Oscar Anson Cannon was born in 1893 in Bruce County, Ontario, one of four children of a farming couple, Ellen Clements and Benjamin Cannon. After graduating in Medicine from the University of Toronto he obtained his license to practice from the College of Physicians and Surgeons of Ontario in 1908 and came to Stratford where he went into partnership with Dr. J. P. Rankin. He also joined the 28th Perth Regiment and appears in a 1913 photo of the Officers of the Regiment in the Stratford Herald as a Captain.
Robertha Fowlie Russell, known as Bertha, his wife, was born in neighbouring Huron County, one of five daughters of Thomas Russell and Margaret Fowlie, both immigrants from Scotland. Her mother, Margaret, died at age 44 of pernicious anemia leaving Thomas to raise his five daughters. Bertha became a nurse and was working in Midland, Ontario when they were married.
Russell Benjamin, their first child, was born in 1912 in Stratford. In April 1915, with World War 1 already underway, Dr. Cannon, already a member of the Perth 28th Regiment, joined the Canadian Overseas Expeditionary Force and went overseas as a Captain with the Canadian Army Medical Corps to serve at the Canadian General Hospital set up in Lennos, Gallipoli. From there he saw service in Egypt, back in Ottawa and then in 1917 in China. Later that year when he returned to Canada he was stationed in Halifax when the great explosion took place in the harbour.
By the end of the war he held the rank of Lt Col. and had been awarded a British War Medal and a Victory Medal for Distinguished Service Overseas (DSO).
When he left for the warfront in 1915 he and Bertha and their son Russell, age 2, had re-located to Midland in Simcoe County where Bertha had a position as a nurse-superintendent. Tragically Russell died in August that year of Infantile Diarrhea.
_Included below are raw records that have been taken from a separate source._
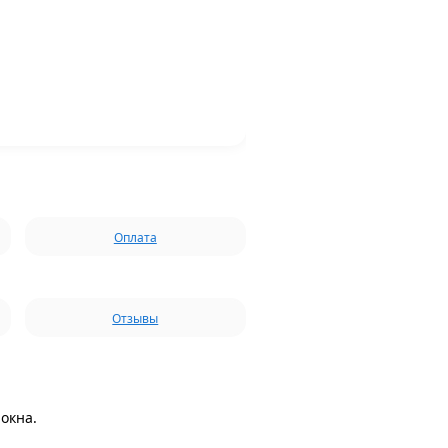
Оплата
Отзывы
окна.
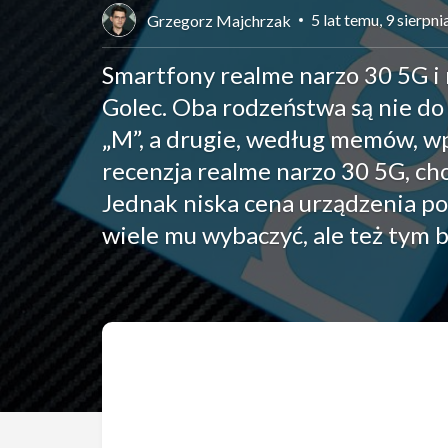
5 lat temu, 9 sierpn
Grzegorz Majchrzak
Smartfony realme narzo 30 5G i 
Golec. Oba rodzeństwa są nie do 
„M”, a drugie, według memów, w
recenzja realme narzo 30 5G, cho
Jednak niska cena urządzenia po
wiele mu wybaczyć, ale też tym ba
After the war they moved to Hamilton where he was appointed the chief medical officer of the Steel Company of Canada, ( Stelco) which was created in 1910 when a group of businessmen lead by Lord Beaverbrook ( Max Aitken) brought together five different steel and iron producers and convinced them to merge their efforts.
In 1912, Hamilton brothers Clifton and Frank Sherman founded Dominion Foundries and Steel, which would become a second large steel related industry commonly well known by its nickname “ Dofasco” later to be adopted as its legal name. Hamilton soon had its own nickname- “ Steeltown”.
Oscar and Bertha became the parents of three more children , Donald, born in 1918, a daughter, Margaret, in 1919 and a third son, Robert Henry, in 1923. Donald and Margaret both married and raised families in the Hamilton-Burlington area. Robert followed his father’s legacy by serving in World War 2 as a member of the Corps of Royal Canadian Engineers. He died in action in March 1945, age 21 and is buried in the Grosbeek Canadian War Cemetery in the Netherlands.
Dr Cannon died in Hamilton on Christmas Eve 1951 at age 69. His widow Roberta died 2 years later at age 68.